Chapter 4: Conclusion and Future work

In this research, we meticulously evaluated and compared a range of


dimensionality reduction techniques tailored for facial recognition classifiers,
employing a substantial dataset of 4000 images. Our investigation addressed
complex variables including background interferences, eyewear, and diverse facial
expressions, although some instances of failure were observed. The findings
underscore the efficacy of the Manhattan distance measure, which, in conjunction
with optimized distance weight metrics in KNN, significantly enhances model
performance. Notably, SVMs emerged as superior learning algorithms,
demonstrating a remarkable 98.5% accuracy rate post-cross-validation.
Furthermore, our pioneering development of a real-time facial emotion recognition
system has shown promising results, aligning well with established machine
learning benchmarks, albeit with a modest accuracy rate of 52%.

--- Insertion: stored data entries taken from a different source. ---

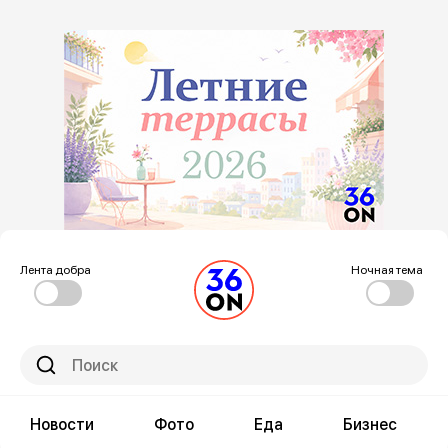
Лента добра
Ночная тема
Новости
Фото
Еда
Бизнес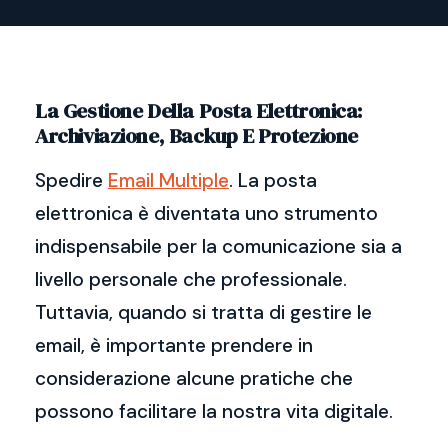
La Gestione Della Posta Elettronica:
Archiviazione, Backup E Protezione
Spedire
Email Multiple
. La posta
elettronica è diventata uno strumento
indispensabile per la comunicazione sia a
livello personale che professionale.
Tuttavia, quando si tratta di gestire le
email, è importante prendere in
considerazione alcune pratiche che
possono facilitare la nostra vita digitale.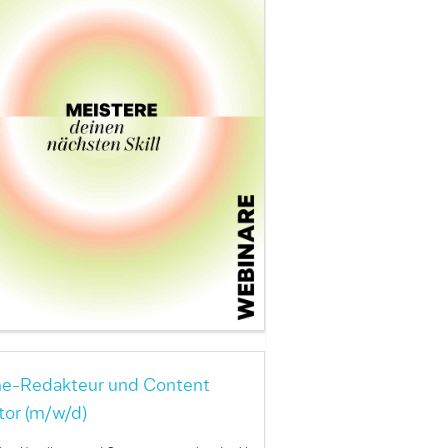
ne-Redakteur und Content
tor (m/w/d)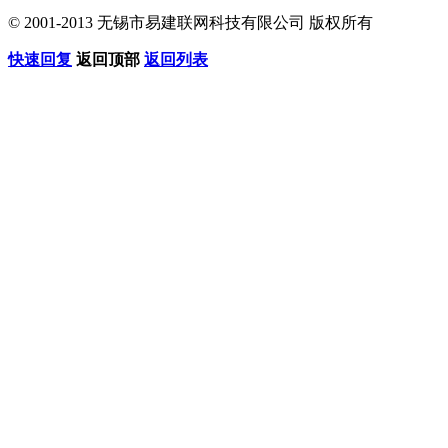
© 2001-2013 无锡市易建联网科技有限公司 版权所有
快速回复
返回顶部
返回列表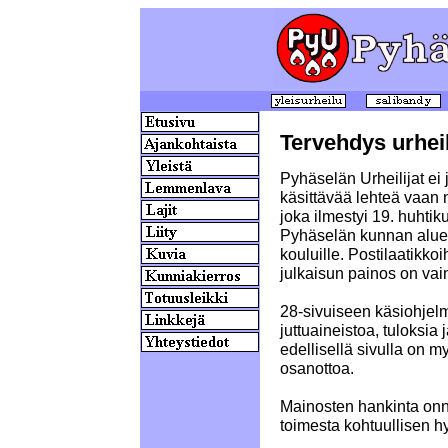
Tervehdys urhei
Pyhäselän Urheilijat ei
käsittävää lehteä vaan n
joka ilmestyi 19. huhtiku
Pyhäselän kunnan aluee
kouluille. Postilaatikkoi
julkaisun painos on vai
28-sivuiseen käsiohjel
juttuaineistoa, tuloksia
edellisellä sivulla on m
osanottoa.
Mainosten hankinta onni
toimesta kohtuullisen hy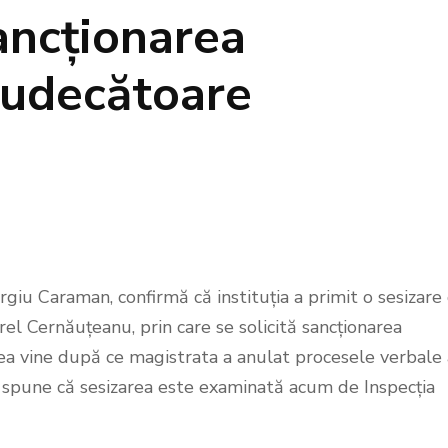
ancționarea
 judecătoare
rgiu Caraman, confirmă că instituția a primit o sesizare
orel Cernăuțeanu, prin care se solicită sancționarea
area vine după ce magistrata a anulat procesele verbale 
an spune că sesizarea este examinată acum de Inspecția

Despite these achievements, we acknowledge several avenues for enhancement


that could further augment the utility and performance of our project. To elevate
its practical application and accuracy, we propose the following improvements:

First is the integration of more advanced machine learning models and techniques.
Incorporating more sophisticated machine learning algorithms, such as deep
learning models, could significantly improve the system's accuracy and efficiency
in recognizing facial emotions.

Second, the model fails to generalize in labels where data was insufficient,
imbalanced or labeled wrongly from what is expected. Enriching the dataset with a
broader and more diverse range of facial expressions and emotions could enhance
the model's ability to generalize and perform accurately across different
demographics and contexts.

Further exploration and optimization of dimensionality reduction methods could


lead to more efficient feature extraction, thereby improving the overall
performance of the facial recognition system.
By addressing these areas, we can significantly enhance the project's effectiveness
and broaden its applicability, paving the way for more accurate, efficient, and
user-centric facial/facial-emotion recognition systems.